Natural Law & Progressive Jurisprudence
The word jurisprudence derives from the Latin term juris prudentia which literally translates to the science of law. In other words, it means the philosophy of law (Wex). Legal philosophy has many aspects, but three of them are most important in the Canadian legal system which are: natural law, legal positivism and legal realism. By analyzing the three main areas of legal philosophies, and the cases discussed in class, we can see that natural law claims to derive moral and legal principles from a set of universal truths about people and justice (Wex). This is important because the judges have set a more humane precedence using natural law than other areas of jurisprudence which have been important for many crucial, and progressive human rights that we enjoy in Canada to this day, and it would be vital for this new era, and the ones to come.

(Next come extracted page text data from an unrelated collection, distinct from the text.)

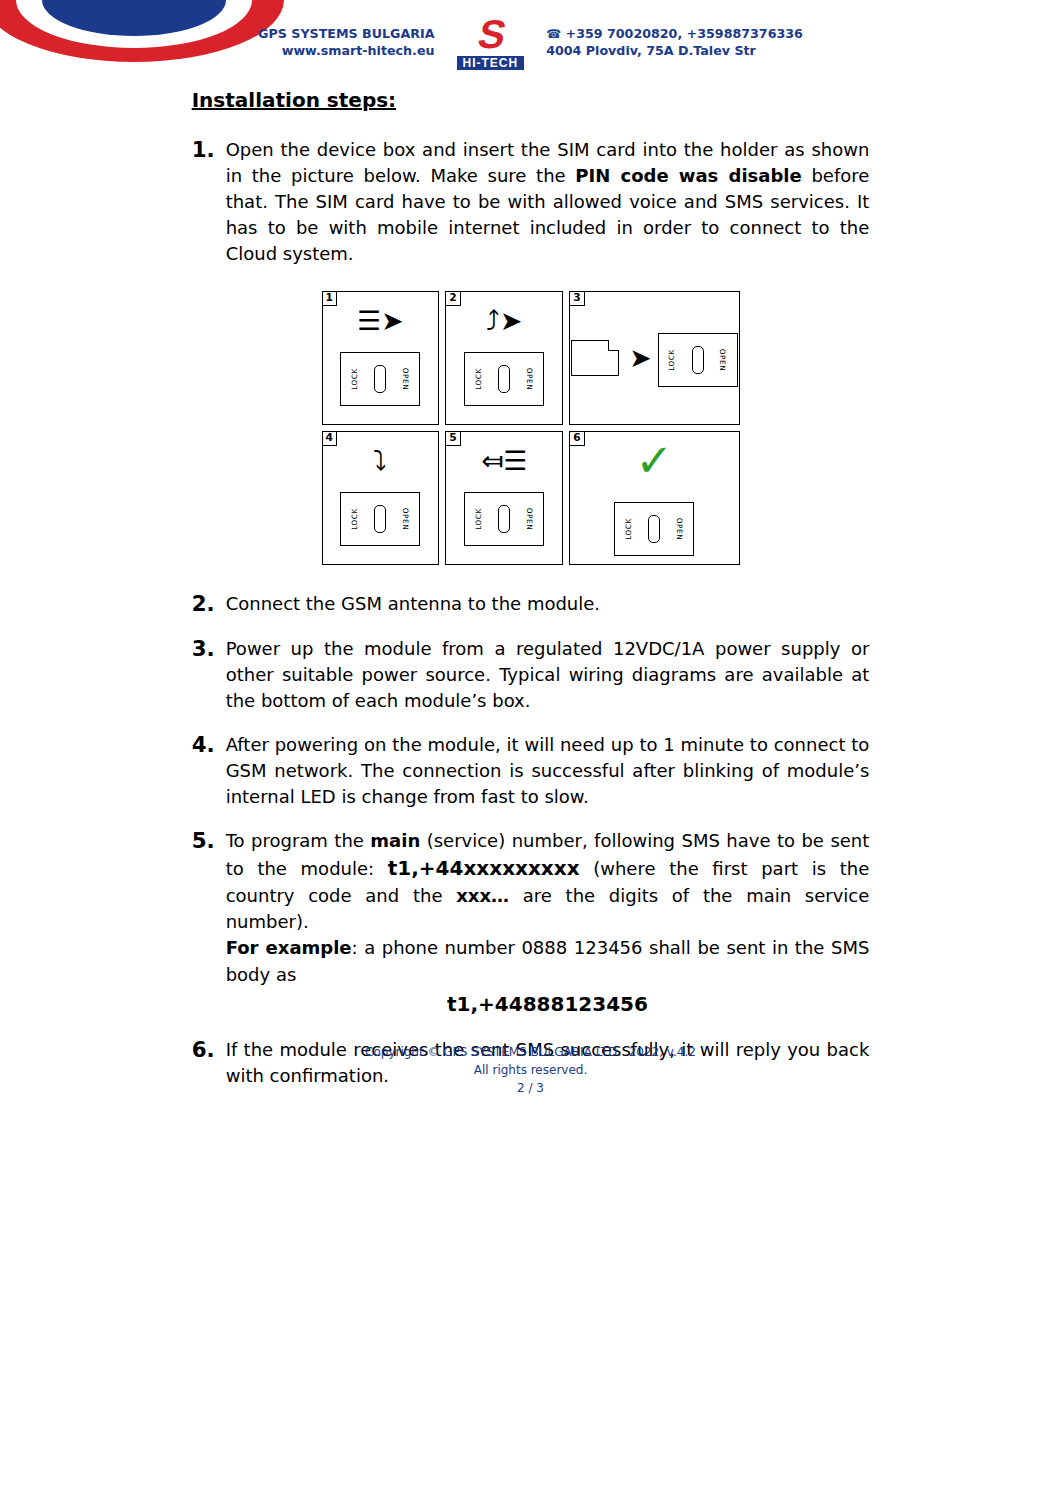GPS SYSTEMS BULGARIA
www.smart-hitech.eu
S HI-TECH
☎ +359 70020820, +359887376336
4004 Plovdiv, 75A D.Talev Str
Installation steps:
1. Open the device box and insert the SIM card into the holder as shown in the picture below. Make sure the PIN code was disable before that. The SIM card have to be with allowed voice and SMS services. It has to be with mobile internet included in order to connect to the Cloud system.
| 1 ☰➤ LOCK OPEN | 2 ⤴➤ LOCK OPEN | 3 ➤ LOCK OPEN |
| 4 ⤵ LOCK OPEN | 5 ⤆☰ LOCK OPEN | 6 ✓ LOCK OPEN |
2. Connect the GSM antenna to the module.
3. Power up the module from a regulated 12VDC/1A power supply or other suitable power source. Typical wiring diagrams are available at the bottom of each module’s box.
4. After powering on the module, it will need up to 1 minute to connect to GSM network. The connection is successful after blinking of module’s internal LED is change from fast to slow.
5. To program the main (service) number, following SMS have to be sent to the module: t1,+44xxxxxxxxx (where the first part is the country code and the xxx… are the digits of the main service number).
For example: a phone number 0888 123456 shall be sent in the SMS body as t1,+44888123456
6. If the module receives the sent SMS successfully, it will reply you back with confirmation.
Copyright © GPS SYSTEMS BULGARIA LTD. 2022, v.4.2
All rights reserved.
2 / 3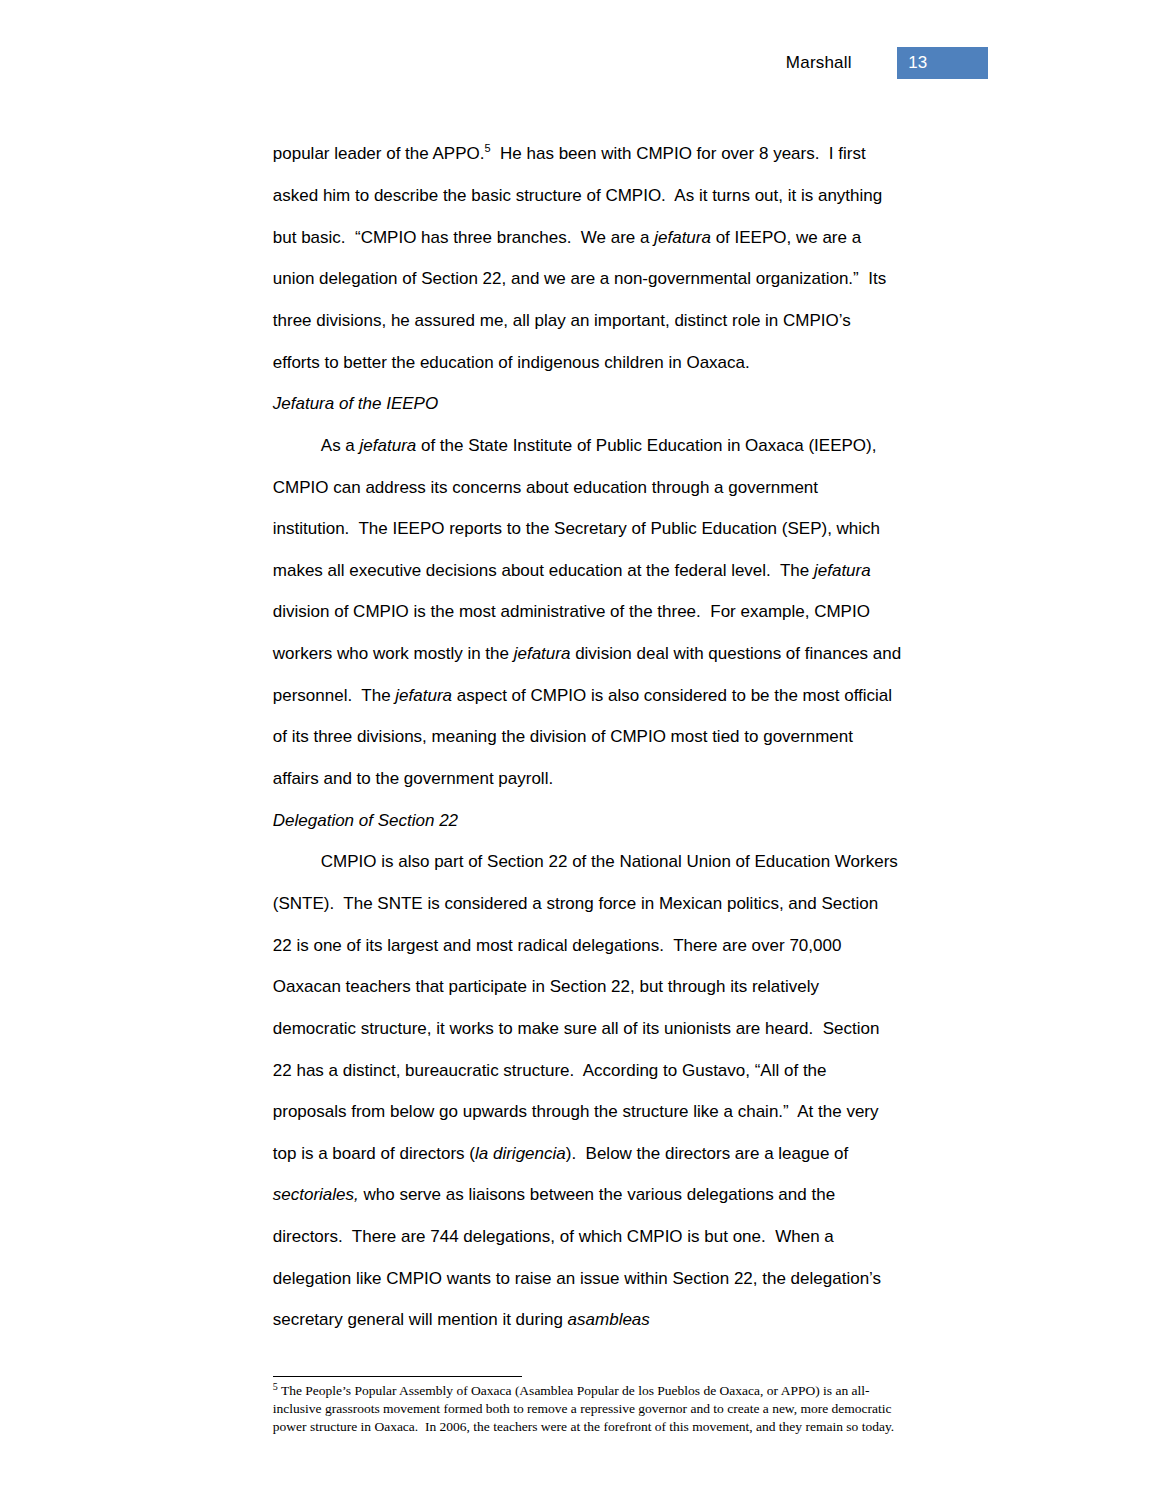Marshall
13
popular leader of the APPO.5 He has been with CMPIO for over 8 years. I first asked him to describe the basic structure of CMPIO. As it turns out, it is anything but basic. “CMPIO has three branches. We are a jefatura of IEEPO, we are a union delegation of Section 22, and we are a non-governmental organization.” Its three divisions, he assured me, all play an important, distinct role in CMPIO’s efforts to better the education of indigenous children in Oaxaca.
Jefatura of the IEEPO
As a jefatura of the State Institute of Public Education in Oaxaca (IEEPO), CMPIO can address its concerns about education through a government institution. The IEEPO reports to the Secretary of Public Education (SEP), which makes all executive decisions about education at the federal level. The jefatura division of CMPIO is the most administrative of the three. For example, CMPIO workers who work mostly in the jefatura division deal with questions of finances and personnel. The jefatura aspect of CMPIO is also considered to be the most official of its three divisions, meaning the division of CMPIO most tied to government affairs and to the government payroll.
Delegation of Section 22
CMPIO is also part of Section 22 of the National Union of Education Workers (SNTE). The SNTE is considered a strong force in Mexican politics, and Section 22 is one of its largest and most radical delegations. There are over 70,000 Oaxacan teachers that participate in Section 22, but through its relatively democratic structure, it works to make sure all of its unionists are heard. Section 22 has a distinct, bureaucratic structure. According to Gustavo, “All of the proposals from below go upwards through the structure like a chain.” At the very top is a board of directors (la dirigencia). Below the directors are a league of sectoriales, who serve as liaisons between the various delegations and the directors. There are 744 delegations, of which CMPIO is but one. When a delegation like CMPIO wants to raise an issue within Section 22, the delegation’s secretary general will mention it during asambleas
5 The People’s Popular Assembly of Oaxaca (Asamblea Popular de los Pueblos de Oaxaca, or APPO) is an all-inclusive grassroots movement formed both to remove a repressive governor and to create a new, more democratic power structure in Oaxaca. In 2006, the teachers were at the forefront of this movement, and they remain so today.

Before we talk about the cases, it is important to understand the major differences between judgements using these three theories of legal philosophy. Proponents of legal positivism believe that law and morality are separate, and the only sources of law are rules that have been expressly enacted by a governmental entity or court of law while natural law proponents believe the exact opposite to that of legal positivism (Wex). Meanwhile, the proponents of legal realism believe that most cases before courts present hard questions that judges must resolve by balancing the interests of the parties and ultimately drawing an arbitrary line on one side of the dispute i.e. involving the society’s morals, values and interests while making a decision (Wex). Legal positivism and realism have fundamental differences with natural law while making decisions as natural law uses more factual, and universal set of truths about people, and justice.

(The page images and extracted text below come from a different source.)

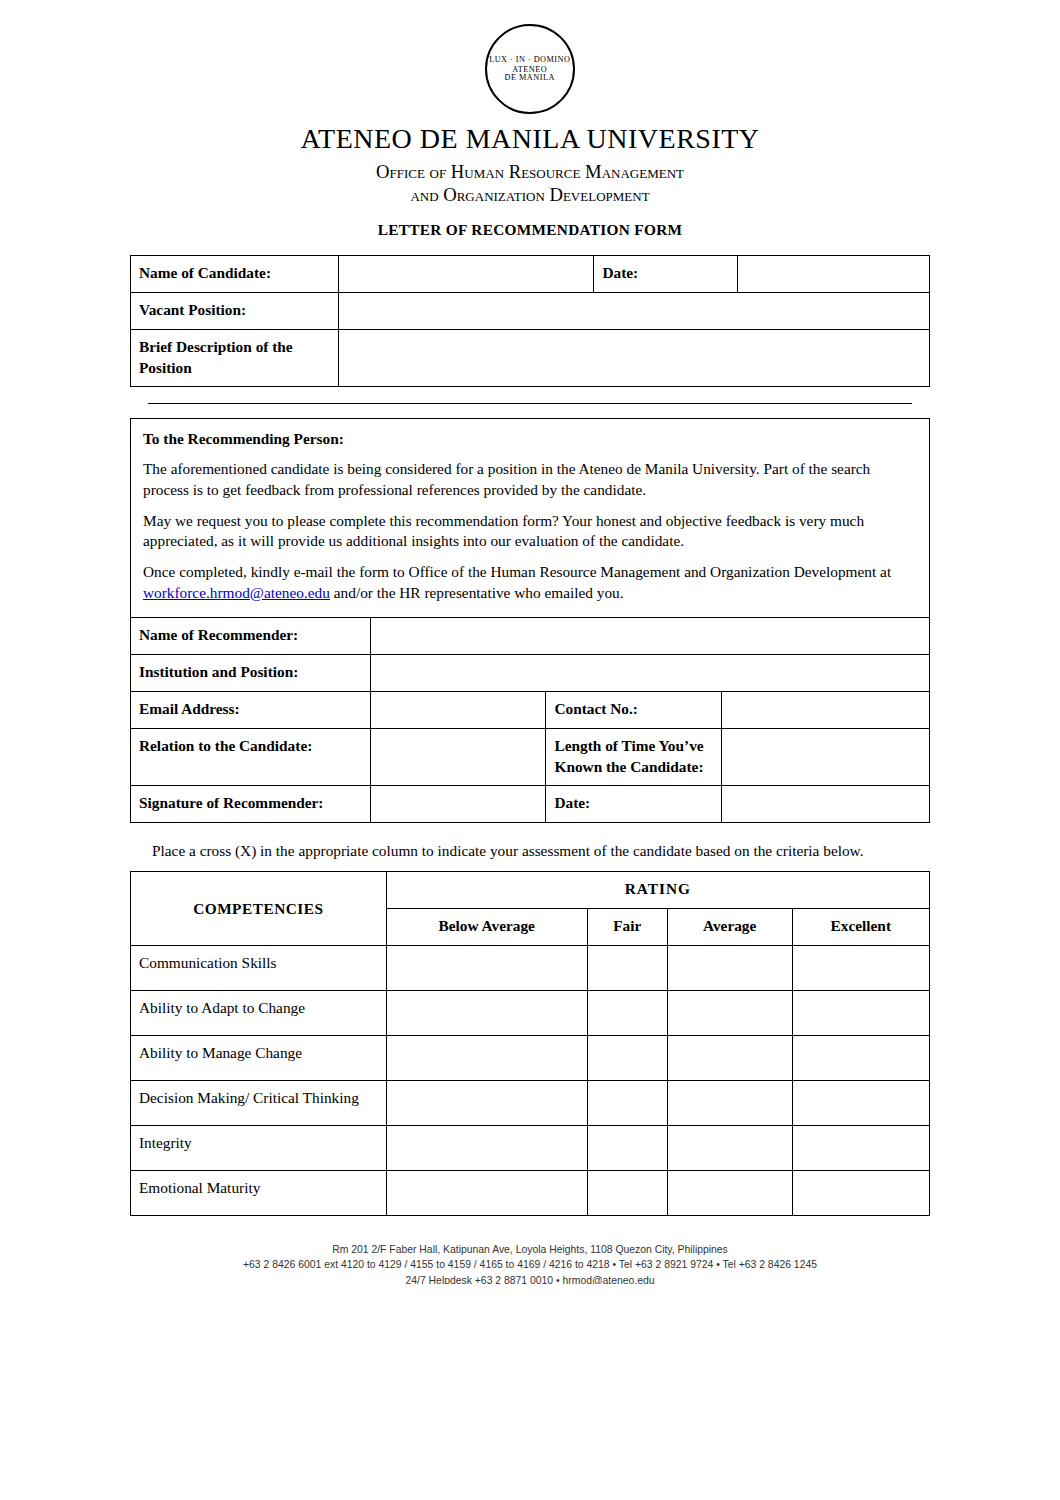LUX · IN · DOMINO
ATENEO
DE MANILA
ATENEO DE MANILA UNIVERSITY
Office of Human Resource Management
and Organization Development
LETTER OF RECOMMENDATION FORM
| Name of Candidate: | | Date: | |
| Vacant Position: | |
| Brief Description of the Position | |
To the Recommending Person:
The aforementioned candidate is being considered for a position in the Ateneo de Manila University. Part of the search process is to get feedback from professional references provided by the candidate.
May we request you to please complete this recommendation form? Your honest and objective feedback is very much appreciated, as it will provide us additional insights into our evaluation of the candidate.
Once completed, kindly e-mail the form to Office of the Human Resource Management and Organization Development at workforce.hrmod@ateneo.edu and/or the HR representative who emailed you.
| Name of Recommender: | |
| Institution and Position: | |
| Email Address: | | Contact No.: | |
| Relation to the Candidate: | | Length of Time You’ve Known the Candidate: | |
| Signature of Recommender: | | Date: | |
Place a cross (X) in the appropriate column to indicate your assessment of the candidate based on the criteria below.
| COMPETENCIES | RATING |
| --- | --- |
| Below Average | Fair | Average | Excellent |
| Communication Skills | | | | |
| Ability to Adapt to Change | | | | |
| Ability to Manage Change | | | | |
| Decision Making/ Critical Thinking | | | | |
| Integrity | | | | |
| Emotional Maturity | | | | |
Rm 201 2/F Faber Hall, Katipunan Ave, Loyola Heights, 1108 Quezon City, Philippines
+63 2 8426 6001 ext 4120 to 4129 / 4155 to 4159 / 4165 to 4169 / 4216 to 4218 • Tel +63 2 8921 9724 • Tel +63 2 8426 1245
24/7 Helpdesk +63 2 8871 0010 • hrmod@ateneo.edu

In the case of Cunningham v. Tomey Homma,  A.C. 151, based on legal positivism the Judicial Committee of the Privy Council (JCPC) in London, England, ruled in favor of the province of British Columbia by upholding the Provincial Elections Act, and declared that the British North America (BNA) Act of 1867 granted the provinces exclusive jurisdiction over civil rights, including the right to vote (Parks Canada). While using natural law theory both the county court and the supreme court of British Columbia ruled in favor of Homma to grant him the right to vote as a Japanese Canadian although the victory was short lived and destructed by the use of legal positivism. In another case Bradwell v. The State, 83 U.S. 16 Wall. 130 130 (1872), the supreme court of the United States of America ruled that the state of Illinois did not violate the fourteenth amendment by denying Bradwell a license to practice law as Bradwell was a woman. The fourteenth amendment to the U.S. Constitution granted citizenship to all persons born or naturalized in the United States—including former slaves—and guaranteed all citizens with equal protection of the laws (National Archives). Here the supreme court used legal positivism where they basically treated law like math and science and ruled that the rights of fourteenth amendment did not extend to the law licensure. If natural law were to be used to make this decision it would have been ruled in her favor as natural law theory does not restrict the rights of women based on a written scripture (Finnis). In the case of Westendorp v. The Queen,  1 S.C.R. 43, the supreme court judges have used natural law to make the decision against legal realism as they concluded that the municipal by-law ultra vires the province because it infringed on the federal government's legislative authority over matters falling within criminal law, and the by-law itself was an unconstitutional attempt to create a criminal offence as it was made to punish prostitution rather than to prevent public nuisance (BADARI).
Use of natural law philosophy could have ensured the basic human rights of Homma and Bradwell, as well as prevented municipal by-laws used against Westendrop’s victimless crime to plead her guilty in the first place. Progressive changes in the Canadian legal system, and around the world have been possible because of sensible usage of natural law whenever the written legal documents did not make sense. Use of natural law theory in decision making ensures rights and freedoms to individuals that have been systematically or mistakenly excluded from the original legal systems. Therefore, judges should use natural law theory in Canada in 2020 in their decision making as it is more progressive, and versatile than other theories.
Bradwell v. The State, 83 U.S. 16 Wall. 130 130 (1872)
Cunningham v. Tomey Homma,  A.C. 151
Westendorp v. The Queen,  1 S.C.R. 43
BADARI, ADAM. "Westendorp v. The Queen – Can a City Prohibit Street Prostitution?" THE CHARTER, LEGAL RIGHTS (SECTIONS 7-14), FEDERALISM (1983).
Finnis, John. "Natural Law Theories." The Stanford Encyclopedia of Philosophy. Ed. Edward N. Zalta. Metaphysics Research Lab, Stanford University, 2007.
National Archives. The Constitution of the United States. n.d. 06 11 2020. <https://www.archives.gov/founding-docs/constitution>.
Parks Canada. "Cunningham v. Tomey Homma." n.d.
Wex. Legal Information Institute, Cornell Law School. n.d. 02 10 2020. <law.cornell.edu/wex/precedent>.